--- Records ---

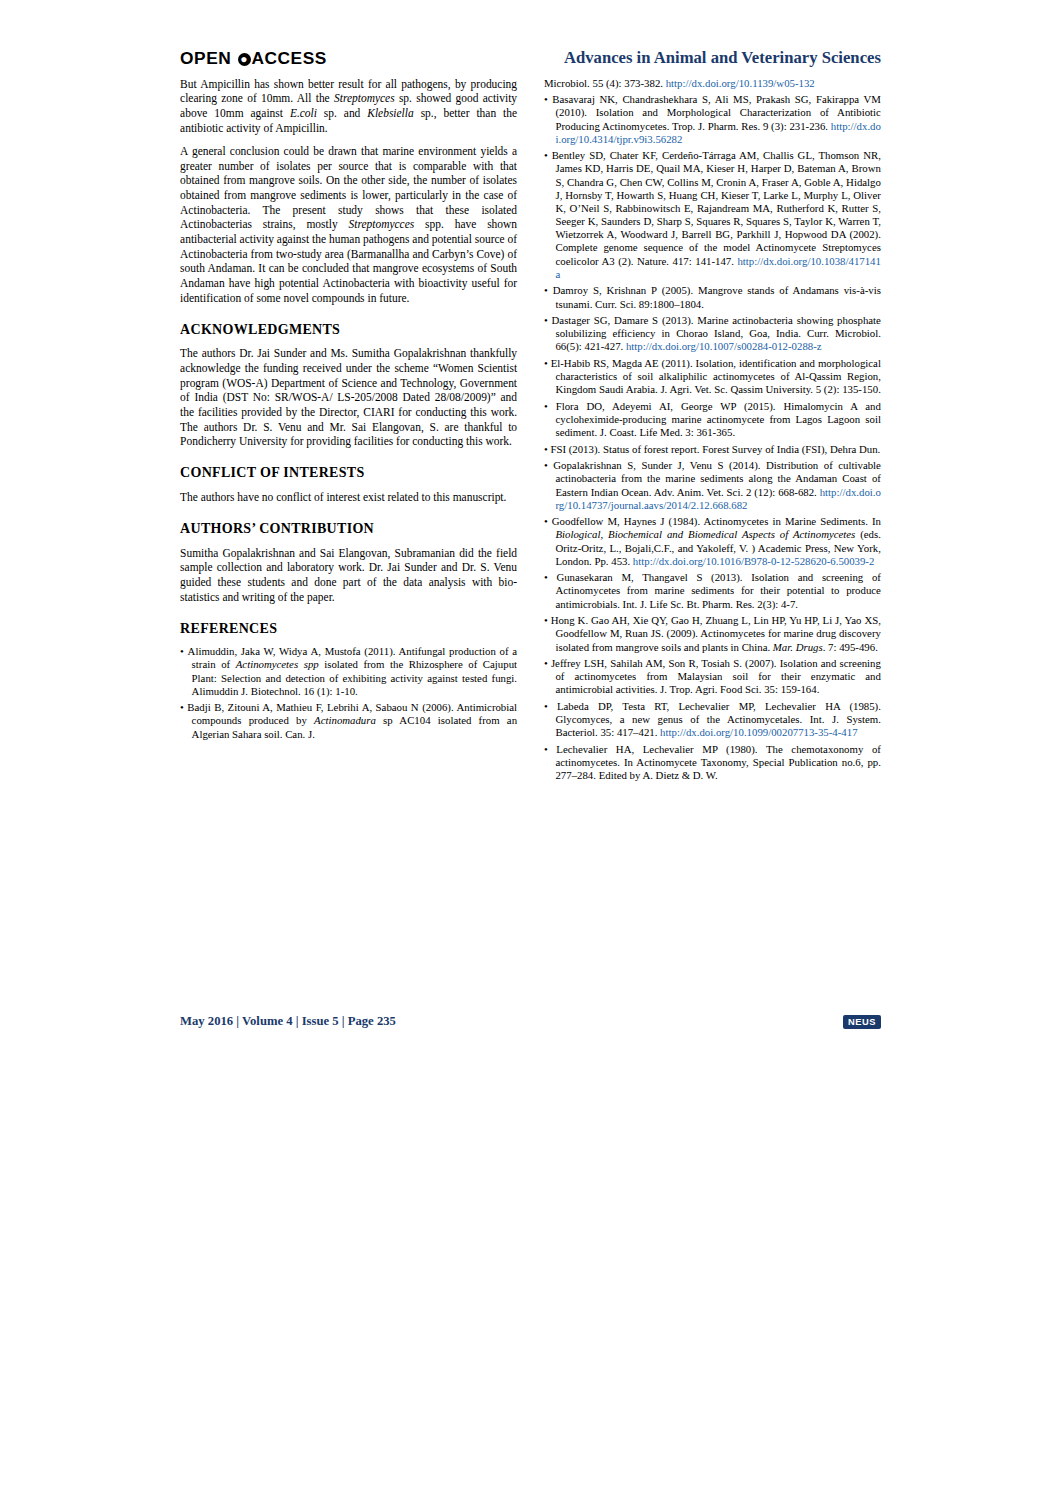OPEN ●ACCESS
Advances in Animal and Veterinary Sciences
But Ampicillin has shown better result for all pathogens, by producing clearing zone of 10mm. All the Streptomyces sp. showed good activity above 10mm against E.coli sp. and Klebsiella sp., better than the antibiotic activity of Ampicillin.
A general conclusion could be drawn that marine environment yields a greater number of isolates per source that is comparable with that obtained from mangrove soils. On the other side, the number of isolates obtained from mangrove sediments is lower, particularly in the case of Actinobacteria. The present study shows that these isolated Actinobacterias strains, mostly Streptomycces spp. have shown antibacterial activity against the human pathogens and potential source of Actinobacteria from two-study area (Barmanallha and Carbyn’s Cove) of south Andaman. It can be concluded that mangrove ecosystems of South Andaman have high potential Actinobacteria with bioactivity useful for identification of some novel compounds in future.
ACKNOWLEDGMENTS
The authors Dr. Jai Sunder and Ms. Sumitha Gopalakrishnan thankfully acknowledge the funding received under the scheme “Women Scientist program (WOS-A) Department of Science and Technology, Government of India (DST No: SR/WOS-A/ LS-205/2008 Dated 28/08/2009)” and the facilities provided by the Director, CIARI for conducting this work. The authors Dr. S. Venu and Mr. Sai Elangovan, S. are thankful to Pondicherry University for providing facilities for conducting this work.
CONFLICT OF INTERESTS
The authors have no conflict of interest exist related to this manuscript.
AUTHORS’ CONTRIBUTION
Sumitha Gopalakrishnan and Sai Elangovan, Subramanian did the field sample collection and laboratory work. Dr. Jai Sunder and Dr. S. Venu guided these students and done part of the data analysis with bio-statistics and writing of the paper.
REFERENCES
Alimuddin, Jaka W, Widya A, Mustofa (2011). Antifungal production of a strain of Actinomycetes spp isolated from the Rhizosphere of Cajuput Plant: Selection and detection of exhibiting activity against tested fungi. Alimuddin J. Biotechnol. 16 (1): 1-10.
Badji B, Zitouni A, Mathieu F, Lebrihi A, Sabaou N (2006). Antimicrobial compounds produced by Actinomadura sp AC104 isolated from an Algerian Sahara soil. Can. J.
Microbiol. 55 (4): 373-382. http://dx.doi.org/10.1139/w05-132
Basavaraj NK, Chandrashekhara S, Ali MS, Prakash SG, Fakirappa VM (2010). Isolation and Morphological Characterization of Antibiotic Producing Actinomycetes. Trop. J. Pharm. Res. 9 (3): 231-236. http://dx.doi.org/10.4314/tjpr.v9i3.56282
Bentley SD, Chater KF, Cerdeño-Tárraga AM, Challis GL, Thomson NR, James KD, Harris DE, Quail MA, Kieser H, Harper D, Bateman A, Brown S, Chandra G, Chen CW, Collins M, Cronin A, Fraser A, Goble A, Hidalgo J, Hornsby T, Howarth S, Huang CH, Kieser T, Larke L, Murphy L, Oliver K, O’Neil S, Rabbinowitsch E, Rajandream MA, Rutherford K, Rutter S, Seeger K, Saunders D, Sharp S, Squares R, Squares S, Taylor K, Warren T, Wietzorrek A, Woodward J, Barrell BG, Parkhill J, Hopwood DA (2002). Complete genome sequence of the model Actinomycete Streptomyces coelicolor A3 (2). Nature. 417: 141-147. http://dx.doi.org/10.1038/417141a
Damroy S, Krishnan P (2005). Mangrove stands of Andamans vis-à-vis tsunami. Curr. Sci. 89:1800–1804.
Dastager SG, Damare S (2013). Marine actinobacteria showing phosphate solubilizing efficiency in Chorao Island, Goa, India. Curr. Microbiol. 66(5): 421-427. http://dx.doi.org/10.1007/s00284-012-0288-z
El-Habib RS, Magda AE (2011). Isolation, identification and morphological characteristics of soil alkaliphilic actinomycetes of Al-Qassim Region, Kingdom Saudi Arabia. J. Agri. Vet. Sc. Qassim University. 5 (2): 135-150.
Flora DO, Adeyemi AI, George WP (2015). Himalomycin A and cycloheximide-producing marine actinomycete from Lagos Lagoon soil sediment. J. Coast. Life Med. 3: 361-365.
FSI (2013). Status of forest report. Forest Survey of India (FSI), Dehra Dun.
Gopalakrishnan S, Sunder J, Venu S (2014). Distribution of cultivable actinobacteria from the marine sediments along the Andaman Coast of Eastern Indian Ocean. Adv. Anim. Vet. Sci. 2 (12): 668-682. http://dx.doi.org/10.14737/journal.aavs/2014/2.12.668.682
Goodfellow M, Haynes J (1984). Actinomycetes in Marine Sediments. In Biological, Biochemical and Biomedical Aspects of Actinomycetes (eds. Oritz-Oritz, L., Bojali,C.F., and Yakoleff, V. ) Academic Press, New York, London. Pp. 453. http://dx.doi.org/10.1016/B978-0-12-528620-6.50039-2
Gunasekaran M, Thangavel S (2013). Isolation and screening of Actinomycetes from marine sediments for their potential to produce antimicrobials. Int. J. Life Sc. Bt. Pharm. Res. 2(3): 4-7.
Hong K. Gao AH, Xie QY, Gao H, Zhuang L, Lin HP, Yu HP, Li J, Yao XS, Goodfellow M, Ruan JS. (2009). Actinomycetes for marine drug discovery isolated from mangrove soils and plants in China. Mar. Drugs. 7: 495-496.
Jeffrey LSH, Sahilah AM, Son R, Tosiah S. (2007). Isolation and screening of actinomycetes from Malaysian soil for their enzymatic and antimicrobial activities. J. Trop. Agri. Food Sci. 35: 159-164.
Labeda DP, Testa RT, Lechevalier MP, Lechevalier HA (1985). Glycomyces, a new genus of the Actinomycetales. Int. J. System. Bacteriol. 35: 417–421. http://dx.doi.org/10.1099/00207713-35-4-417
Lechevalier HA, Lechevalier MP (1980). The chemotaxonomy of actinomycetes. In Actinomycete Taxonomy, Special Publication no.6, pp. 277–284. Edited by A. Dietz & D. W.
May 2016 | Volume 4 | Issue 5 | Page 235
NEUS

---

Each line that holds the string "Streptomyces" is to be copied from the entries above.

But Ampicillin has shown better result for all pathogens, by producing clearing zone of 10mm. All the Streptomyces sp. showed good activity above 10mm against E.coli sp. and Klebsiella sp., better than the antibiotic activity of Ampicillin.
Bentley SD, Chater KF, Cerdeño-Tárraga AM, Challis GL, Thomson NR, James KD, Harris DE, Quail MA, Kieser H, Harper D, Bateman A, Brown S, Chandra G, Chen CW, Collins M, Cronin A, Fraser A, Goble A, Hidalgo J, Hornsby T, Howarth S, Huang CH, Kieser T, Larke L, Murphy L, Oliver K, O’Neil S, Rabbinowitsch E, Rajandream MA, Rutherford K, Rutter S, Seeger K, Saunders D, Sharp S, Squares R, Squares S, Taylor K, Warren T, Wietzorrek A, Woodward J, Barrell BG, Parkhill J, Hopwood DA (2002). Complete genome sequence of the model Actinomycete Streptomyces coelicolor A3 (2). Nature. 417: 141-147. http://dx.doi.org/10.1038/417141a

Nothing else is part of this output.